Poll with get_transcription_job(job_id):

JSON
{
  "success": true,
  "job_id": "...",
  "status": "completed",
  "model_used": "vidtsx-stt-smart",
  "text": "Hello world.",
  "words": [
    {"text": "Hello",  "start": 0.12, "end": 0.45, "confidence": 0.99, "speaker": "A"},
    {"text": "world.", "start": 0.50, "end": 0.90, "confidence": 0.97, "speaker": "A"}
  ],
  "utterances": [
    {"speaker": "A", "text": "Hello world.", "start": 0.12, "end": 0.90}
  ],
  "highlights": [{"text": "Hello world", "rank": 0.91, "count": 1}],
  "detected_language": "en",
  "duration_seconds": 60,
  "audio_storage_url": "https://s3.powerkit.dev/learnwithhasan-files/vidtsx/audio/abc.mp3",
  "srt_url": "https://s3.powerkit.dev/learnwithhasan-files/vidtsx/transcripts/abc.srt",
  "credits_consumed": 2,
  "elapsed_seconds": 8.4
}

Per-tier optional fields (utterances, highlights, sentiments, audio_events, srt_url) are omitted when not applicable — the JSON stays tight.

Status polling

Each submit tool has a free polling companion:

  • get_image_job(job_id) — status for a generate_image job.
  • get_video_job(job_id) — status for a generate_video job.
  • get_transcription_job(job_id) — status for a vidtsx_transcribe job.

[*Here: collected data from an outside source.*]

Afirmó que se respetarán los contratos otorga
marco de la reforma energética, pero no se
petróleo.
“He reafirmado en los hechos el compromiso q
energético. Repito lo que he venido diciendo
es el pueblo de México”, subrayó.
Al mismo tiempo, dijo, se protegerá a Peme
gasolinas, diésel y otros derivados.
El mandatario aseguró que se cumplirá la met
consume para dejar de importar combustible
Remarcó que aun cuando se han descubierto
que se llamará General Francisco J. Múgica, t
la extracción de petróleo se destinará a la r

All three are free, scoped to the calling user (another user's job returns not_found), and return the same envelope:

  • While in flight: {success: true, status: "pending" or "running"}.
  • On completed: tool-specific payload (see each tool above).
  • On failed: {success: false, status: "failed", error, error_type}.

Error types

The error_type field on a failed job is a stable enum — branch on it instead of parsing error messages:

error_typeMeaning
validationBad input (unknown model, illegal flag combo, claimed duration over tier cap).
insufficient_creditsBalance below the cost of the requested call (or below the reconciled actual charge for transcription).
invalid_audioAudio URL unreachable or unparseable (transcription only).
audio_too_longProbed audio exceeds the tier's duration cap (transcription only). Full refund, no charge.
safety_blockPrompt or reference rejected by the model's safety filter (image / video).
quota_exceededRate limit hit for the requested model. Retry later.
timeoutThe model didn't respond within the worker's wall-clock budget.
language_unsupportedExplicit language code rejected by the transcription model.
storage_errorCouldn't fetch the source audio / image, or couldn't save the output.
upstream_degradedCircuit breaker open for that model. Try again shortly.
unknownAnything else. Open a ticket with the request_id from the response.

On any failed job, the credits reserved at submit are refunded automatically. Check the Usage tab to see your MCP activity, credit consumption, and refunds in one place.